◆ **What is required**:
Every line from the one with "middle dip: (1428, 639)" up to and including the one with "middle dip: (613, 323)" is to be output exactly as it appears below; pictures are not.
━━━━━━━━━━
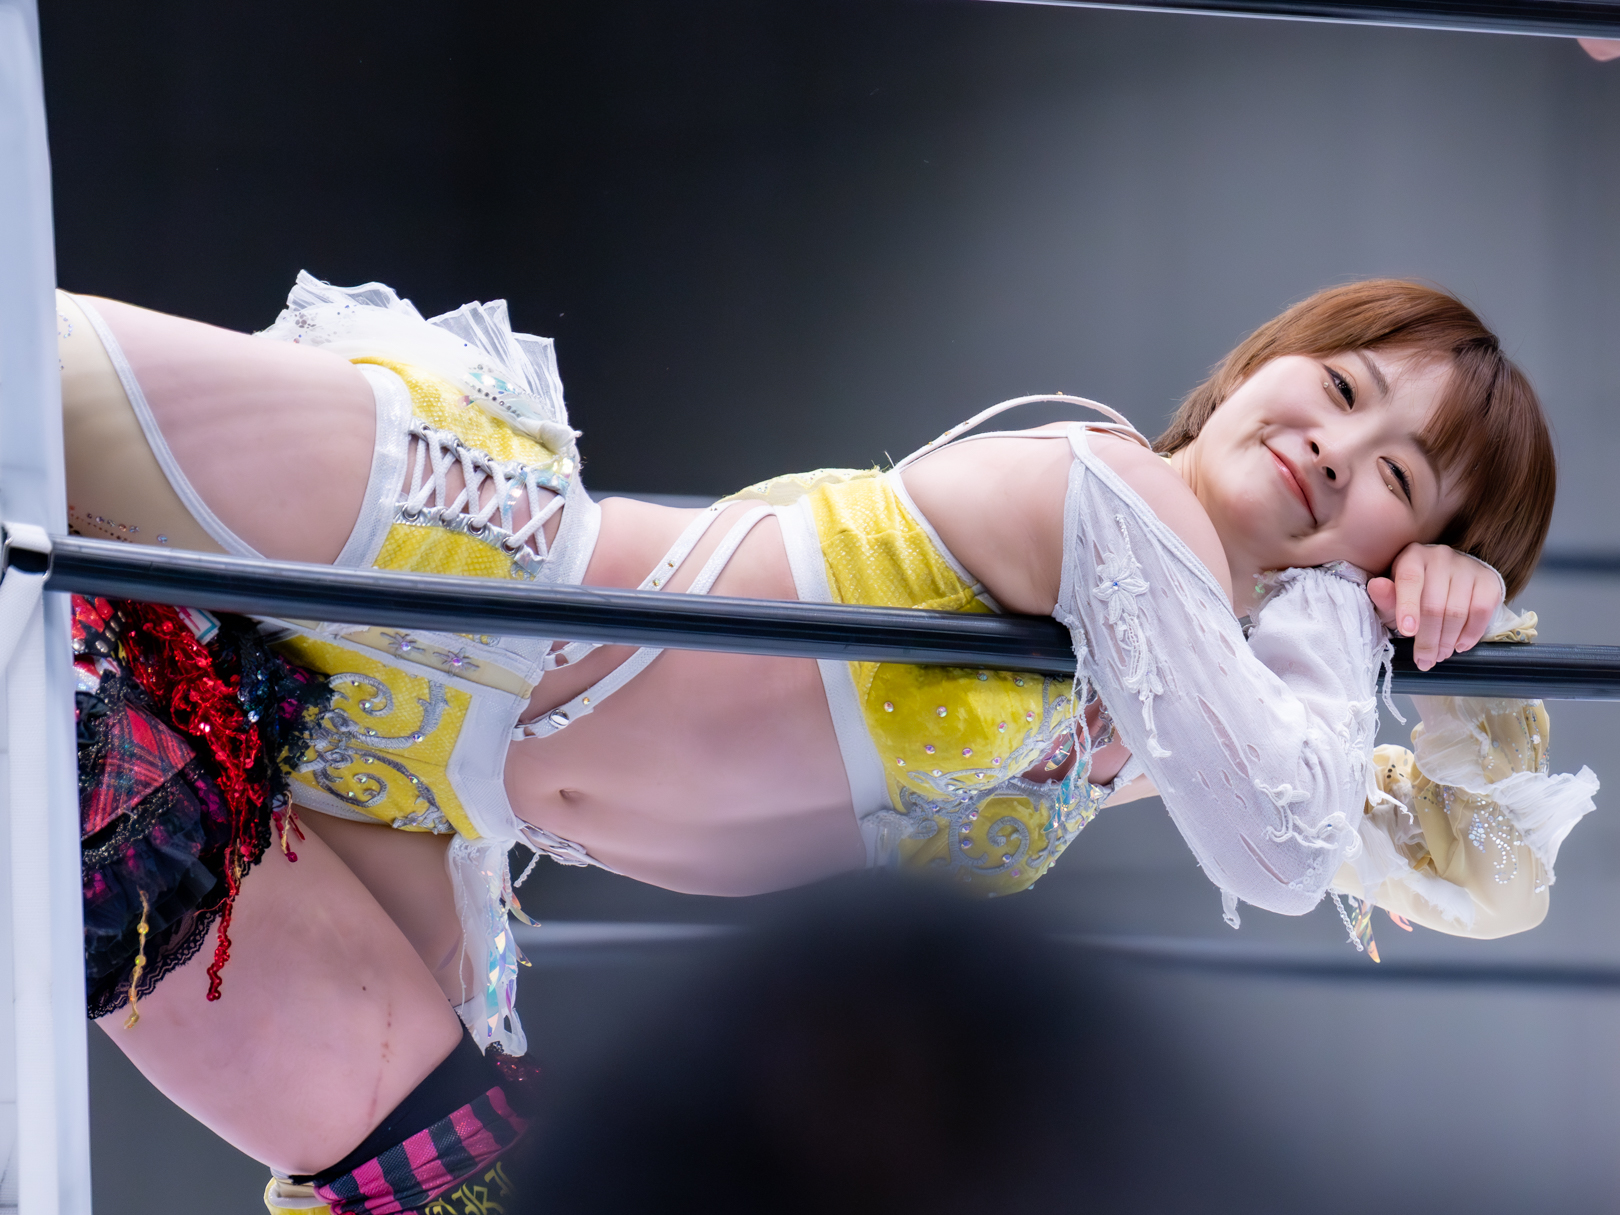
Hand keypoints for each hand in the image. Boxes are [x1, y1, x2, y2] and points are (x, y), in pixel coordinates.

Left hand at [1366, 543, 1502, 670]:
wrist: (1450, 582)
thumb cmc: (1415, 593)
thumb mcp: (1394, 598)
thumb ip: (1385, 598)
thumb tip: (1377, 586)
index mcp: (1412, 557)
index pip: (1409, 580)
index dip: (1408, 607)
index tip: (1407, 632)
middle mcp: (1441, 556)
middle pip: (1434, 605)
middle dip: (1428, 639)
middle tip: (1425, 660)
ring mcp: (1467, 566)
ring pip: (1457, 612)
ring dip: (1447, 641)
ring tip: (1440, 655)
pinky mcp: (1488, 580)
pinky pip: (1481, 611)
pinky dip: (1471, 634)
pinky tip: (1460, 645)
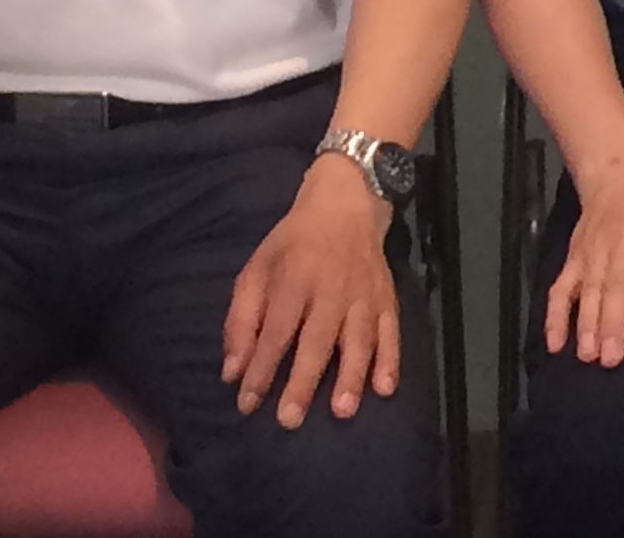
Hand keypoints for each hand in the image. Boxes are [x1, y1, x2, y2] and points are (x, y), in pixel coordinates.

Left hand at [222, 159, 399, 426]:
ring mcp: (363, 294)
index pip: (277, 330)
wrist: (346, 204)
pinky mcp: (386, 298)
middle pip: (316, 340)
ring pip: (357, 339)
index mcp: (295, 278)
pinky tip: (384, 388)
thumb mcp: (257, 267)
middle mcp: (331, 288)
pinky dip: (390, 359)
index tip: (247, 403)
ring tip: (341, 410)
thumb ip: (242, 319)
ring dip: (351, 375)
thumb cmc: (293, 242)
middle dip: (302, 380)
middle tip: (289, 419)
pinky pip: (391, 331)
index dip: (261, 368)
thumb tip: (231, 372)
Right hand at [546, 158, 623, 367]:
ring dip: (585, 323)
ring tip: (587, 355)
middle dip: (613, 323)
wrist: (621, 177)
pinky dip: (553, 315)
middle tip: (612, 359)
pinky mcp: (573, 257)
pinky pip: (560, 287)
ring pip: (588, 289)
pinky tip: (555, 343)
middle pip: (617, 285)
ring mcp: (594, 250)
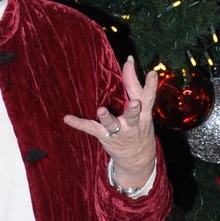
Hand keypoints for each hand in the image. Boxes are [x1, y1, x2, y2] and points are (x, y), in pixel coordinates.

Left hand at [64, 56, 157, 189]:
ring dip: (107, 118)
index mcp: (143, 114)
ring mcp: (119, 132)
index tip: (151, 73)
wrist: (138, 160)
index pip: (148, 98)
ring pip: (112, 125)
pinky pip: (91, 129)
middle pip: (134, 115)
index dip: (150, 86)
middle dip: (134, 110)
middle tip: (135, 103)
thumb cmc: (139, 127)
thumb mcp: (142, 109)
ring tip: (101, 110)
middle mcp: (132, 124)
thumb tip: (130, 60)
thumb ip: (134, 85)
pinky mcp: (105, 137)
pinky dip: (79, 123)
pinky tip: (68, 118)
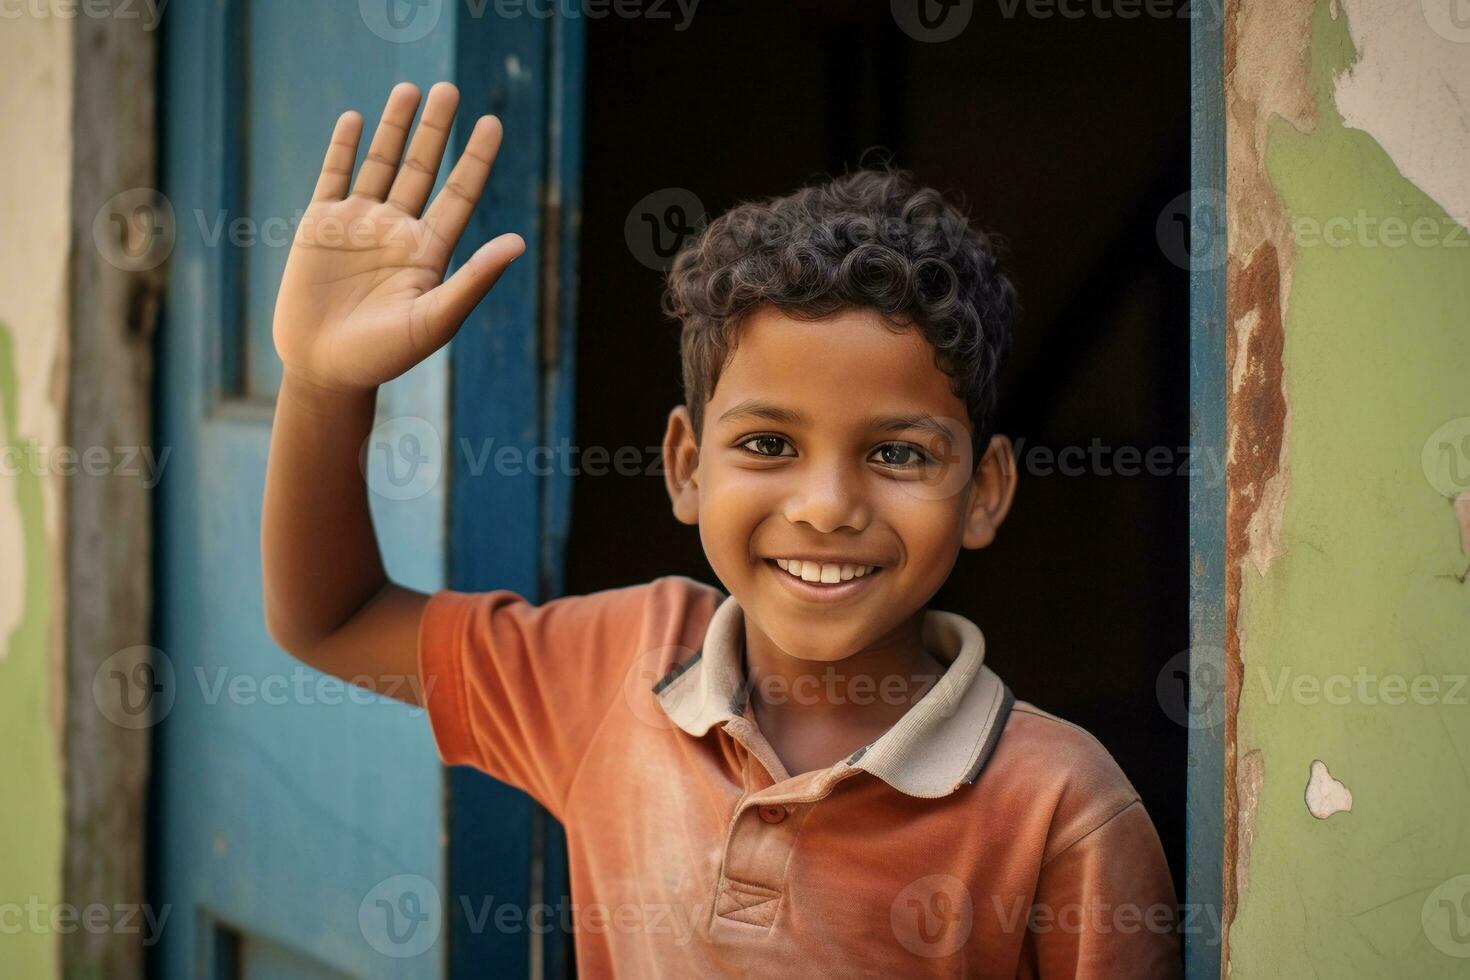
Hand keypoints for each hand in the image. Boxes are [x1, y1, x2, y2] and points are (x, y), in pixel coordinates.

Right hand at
━━━━━━━━━━
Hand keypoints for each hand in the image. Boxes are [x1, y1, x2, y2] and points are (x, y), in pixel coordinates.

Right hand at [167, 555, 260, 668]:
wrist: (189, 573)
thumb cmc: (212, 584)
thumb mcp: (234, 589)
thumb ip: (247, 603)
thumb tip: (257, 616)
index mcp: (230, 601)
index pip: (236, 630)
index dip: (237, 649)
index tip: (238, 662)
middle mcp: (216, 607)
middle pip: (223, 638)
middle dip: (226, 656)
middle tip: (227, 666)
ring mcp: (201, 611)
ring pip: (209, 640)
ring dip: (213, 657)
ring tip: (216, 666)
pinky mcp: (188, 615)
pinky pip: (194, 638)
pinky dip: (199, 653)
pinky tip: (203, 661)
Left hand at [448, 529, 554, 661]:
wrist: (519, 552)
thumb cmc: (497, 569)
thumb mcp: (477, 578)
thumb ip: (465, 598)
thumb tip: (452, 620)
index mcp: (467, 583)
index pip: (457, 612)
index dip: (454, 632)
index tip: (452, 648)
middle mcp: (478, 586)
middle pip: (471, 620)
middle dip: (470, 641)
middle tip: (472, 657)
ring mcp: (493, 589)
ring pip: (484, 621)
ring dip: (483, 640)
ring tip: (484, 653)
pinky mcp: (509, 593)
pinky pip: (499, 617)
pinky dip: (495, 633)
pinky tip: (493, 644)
━━━━━━━━━━
◆ **Solution to this problem**:
middle dip: (1428, 639)
middle tip: (1425, 660)
ring mcp: (1467, 566)
ring pip: (1457, 612)
ring dip: (1447, 641)
ring tip: (1440, 655)
pinky mcp: (1488, 580)
pinky pip: (1481, 611)
pinky dip: (1471, 634)
pinky tip: (1460, 645)
Hand keypoints for each hand in the image. Boxes are [x1, y1, x2, y2] and points are (x, y), in pixel coordinates.

Left hand at [222, 159, 399, 426]:
ring mcp: (363, 294)
index pip: (277, 330)
wrist: (346, 204)
pinky mcp: (386, 298)
middle pip: (316, 340)
ring pip: (357, 339)
index mcp: (295, 278)
pinky tip: (384, 388)
thumb mcp: (257, 267)
middle mcp: (331, 288)
pinky dip: (390, 359)
index tip: (247, 403)
ring tip: (341, 410)
thumb ip: (242, 319)
ring dip: (351, 375)
thumb cmc: (293, 242)
middle dip: (302, 380)
middle tip: (289, 419)
pinky pip: (391, 331)
index dip: (261, 368)
thumb tip: (231, 372)
Right hand at [546, 158, 623, 367]:
ring dip: (585, 323)
ring tip: (587, 355)
middle dip: (613, 323)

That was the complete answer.